Les nations du Sud-Est asiatique traversent actuellement une période de mutations majeures. Sur ce sujet controversé, l'auteur nous propose une analyse sociologique de ces pays en pleine agitation. Cette étude documentée soulève notamment le problème des minorités et la question épineuse de l'évolution des sacro-saintes valeurs orientales.
La crise d'identité des sociétés du Sud-Est asiatique
Depuis sa création en 1967, l’Association des nations du Sud-Est asiatique (1) est devenue une pièce importante dans l’échiquier géostratégique de la région Asie-Pacifique et un véritable géant économique. Pour la plupart de ces pays émergents, la métamorphose s’est traduite par une longue période de forte croissance. Le « miracle asiatique » a toutefois dévoilé sa zone d’ombre. Les États de l’Ansea sont aujourd’hui confrontés à une véritable crise d’identité qui n’a pas seulement été provoquée par les contrecoups du typhon monétaire. Le malaise actuel des populations met également en évidence de véritables problèmes de société inhérents aux excès de certains pouvoirs qui ont confisqué la démocratie au profit d’intérêts familiaux, claniques ou politiques.
Des pouvoirs omnipotents
Oligarchie et ploutocratie
La plupart des sociétés du Sud-Est asiatique sont caractérisées par la prédominance d’une oligarchie (2).
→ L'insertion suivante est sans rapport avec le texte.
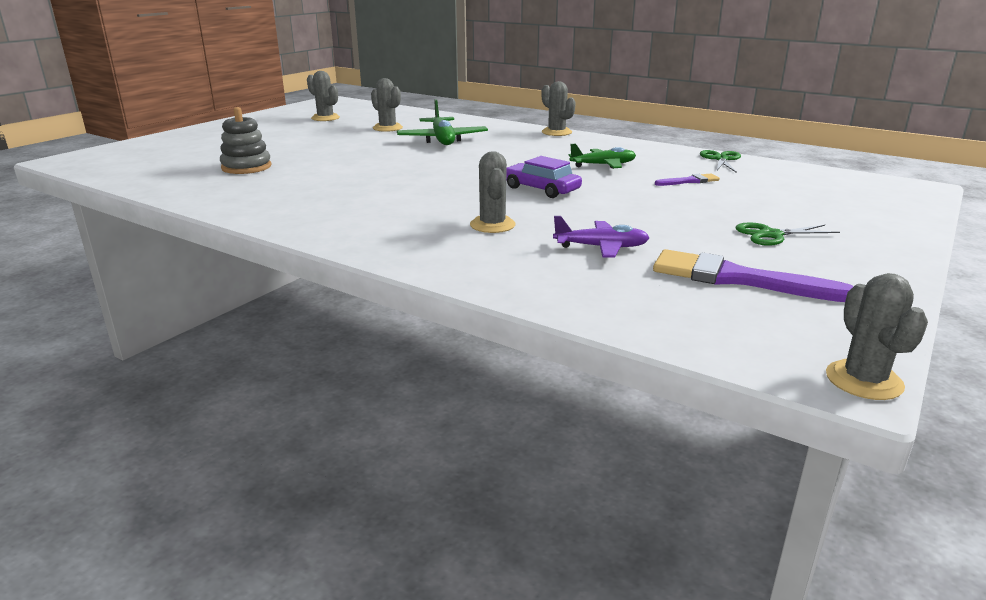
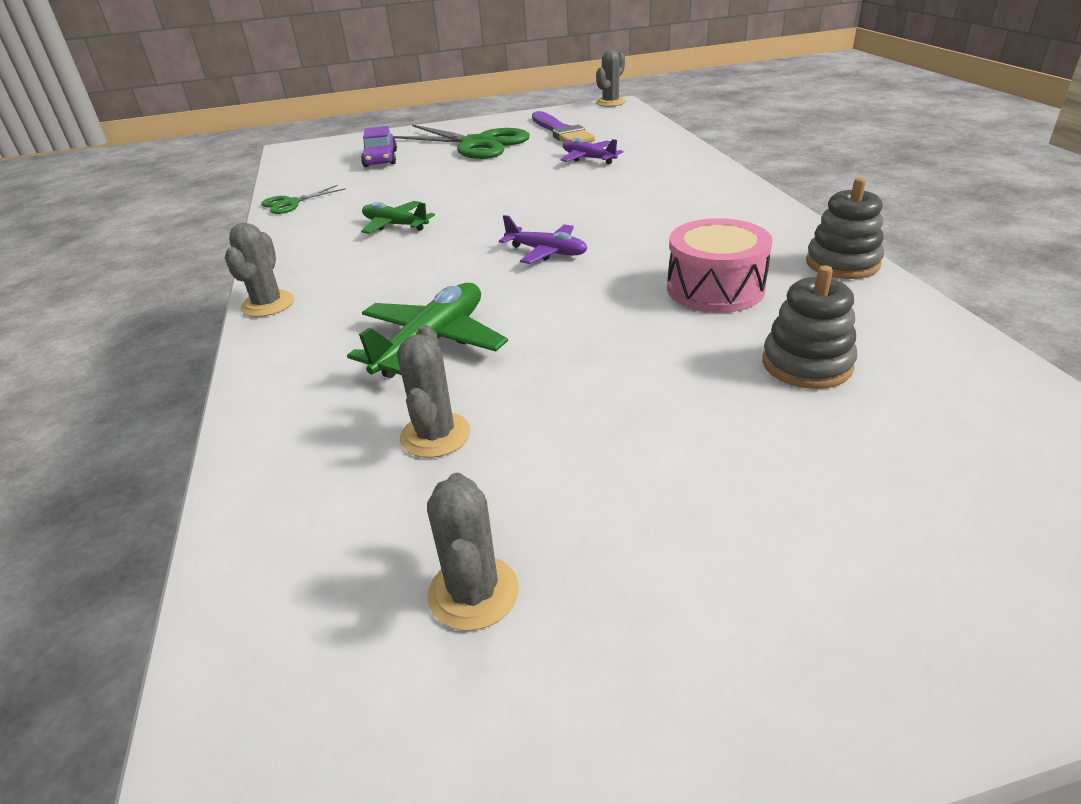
camera: 135 degrees left, 10 degrees up
grey cactus [470,151,516,233] -> none
purple car [506,156,582,198] -> purple car moved to [361,126,397,167]
purple brush [655,174,720,186] -> none
green scissors [736,222,840,246] -> green scissors [393,125,530,159], size x2.11
none -> purple plane [499,215,587,264]
none -> pink drum [667,218,773,313]
none -> grey stacking toy [806,178,884,279]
Les exemples les plus patents concernent les Philippines et l’Indonésie. Dans le premier cas, la dictature de Marcos a essentiellement profité aux proches de l’ancien despote de Manille. Aujourd’hui encore, malgré la mise en œuvre d’un processus encourageant de démocratisation, les affaires politiques et économiques, ainsi que 80 % des biens (en particulier les terres) de l’archipel, restent entre les mains de 200 familles puissantes qui sont beaucoup plus soucieuses de préserver leurs intérêts que ceux du pays. Cette appropriation excessive a entraîné la formation d’un courant de contestation qui s’est notamment traduit par l’élection à la présidence, en mai 1998, de l’ancien acteur de cinéma Joseph Estrada. Le populisme du nouveau chef de l’État philippin a en particulier séduit les couches sociales les plus modestes.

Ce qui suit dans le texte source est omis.